LONDON, Aug 25 (Reuters) – Virgin Atlantic’s trade creditors voted on Tuesday in favour of a 1.2 billion pound ($1.6 billion) rescue program, carrying the airline a step closer to completing a restructuring developed to secure its later beyond the coronavirus crisis.
Virgin Atlantic agreed the deal with shareholders & monetary as well as other significant creditors in July, in addition, on Tuesday smaller vendors that the carrier owed money to also authorized it.
“Today, Virgin Atlantic has arrived at a big milestone in preserving its potential future, securing the overwhelming support of all the four creditor classes, this includes ninety nine % help from swap creditors who voted in favour of the plan,” a sp
“Achieving this milestone sets up Virgin Atlantic in a place to rebuild its balance sheet, reestablish customer self-confidence and welcome passengers again to the atmosphere once they’re prepared to travel.”
The air carrier, 51 % owned and operated by Richard Branson’s Virgin Group as well as 49 % by U.S. air carrier Delta DAL.N, has had to close the platform of its at London’s Gatwick Airport and cut over 3,500 jobs to cope with fallout from COVID-19.
The pandemic has seated planes & hammered need for air travel.

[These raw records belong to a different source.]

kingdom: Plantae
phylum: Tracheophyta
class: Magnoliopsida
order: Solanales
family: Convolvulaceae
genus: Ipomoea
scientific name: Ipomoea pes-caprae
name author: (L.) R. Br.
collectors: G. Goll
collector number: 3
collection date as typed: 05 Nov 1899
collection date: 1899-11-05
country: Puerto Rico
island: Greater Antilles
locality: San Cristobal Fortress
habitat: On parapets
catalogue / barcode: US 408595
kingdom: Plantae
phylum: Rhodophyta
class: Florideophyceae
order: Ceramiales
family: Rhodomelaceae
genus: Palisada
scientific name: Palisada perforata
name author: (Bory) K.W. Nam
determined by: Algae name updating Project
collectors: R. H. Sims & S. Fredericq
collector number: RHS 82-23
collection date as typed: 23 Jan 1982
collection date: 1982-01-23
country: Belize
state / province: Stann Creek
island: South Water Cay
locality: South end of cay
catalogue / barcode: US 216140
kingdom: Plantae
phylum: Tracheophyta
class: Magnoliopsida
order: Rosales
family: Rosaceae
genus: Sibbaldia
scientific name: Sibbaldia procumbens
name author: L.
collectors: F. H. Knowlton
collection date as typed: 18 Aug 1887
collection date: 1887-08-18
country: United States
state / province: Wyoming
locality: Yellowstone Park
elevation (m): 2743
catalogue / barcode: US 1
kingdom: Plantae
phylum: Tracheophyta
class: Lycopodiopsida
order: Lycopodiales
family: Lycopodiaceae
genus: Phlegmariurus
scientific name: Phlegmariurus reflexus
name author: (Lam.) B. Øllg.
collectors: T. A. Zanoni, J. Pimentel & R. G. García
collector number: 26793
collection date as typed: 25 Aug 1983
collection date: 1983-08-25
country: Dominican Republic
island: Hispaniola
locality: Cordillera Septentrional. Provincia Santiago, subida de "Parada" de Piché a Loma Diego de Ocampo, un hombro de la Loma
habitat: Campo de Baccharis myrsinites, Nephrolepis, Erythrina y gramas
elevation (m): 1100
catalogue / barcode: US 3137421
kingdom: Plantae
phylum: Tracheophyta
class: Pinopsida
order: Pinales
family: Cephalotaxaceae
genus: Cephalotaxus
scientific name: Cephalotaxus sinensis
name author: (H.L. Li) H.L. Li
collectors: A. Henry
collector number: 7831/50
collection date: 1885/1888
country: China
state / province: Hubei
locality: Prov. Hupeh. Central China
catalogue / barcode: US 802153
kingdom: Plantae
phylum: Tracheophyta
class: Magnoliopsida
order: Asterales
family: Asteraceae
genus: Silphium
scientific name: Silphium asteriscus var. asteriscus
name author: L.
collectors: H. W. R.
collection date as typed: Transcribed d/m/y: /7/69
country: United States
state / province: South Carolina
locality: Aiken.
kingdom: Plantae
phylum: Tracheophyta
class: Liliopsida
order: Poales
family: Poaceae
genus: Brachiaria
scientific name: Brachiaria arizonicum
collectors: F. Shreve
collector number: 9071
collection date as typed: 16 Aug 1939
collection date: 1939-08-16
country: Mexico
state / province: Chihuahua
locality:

Virgin Atlantic had stated to a court filing in August it would run out of profit by the conclusion of September unless of course the recapitalisation plan was approved.
A hearing at London’s High Court is actually due for Sept two to approve the plan.
“We remain confident that the weight loss plan represents the absolute best impact for Virgin Atlantic and all its creditors and assume that the court will exercise its power to sanction the restructuring plan,” the spokeswoman said.
A procedural hearing is actually scheduled for Sept 3 in the United States so that the price could be recognised there.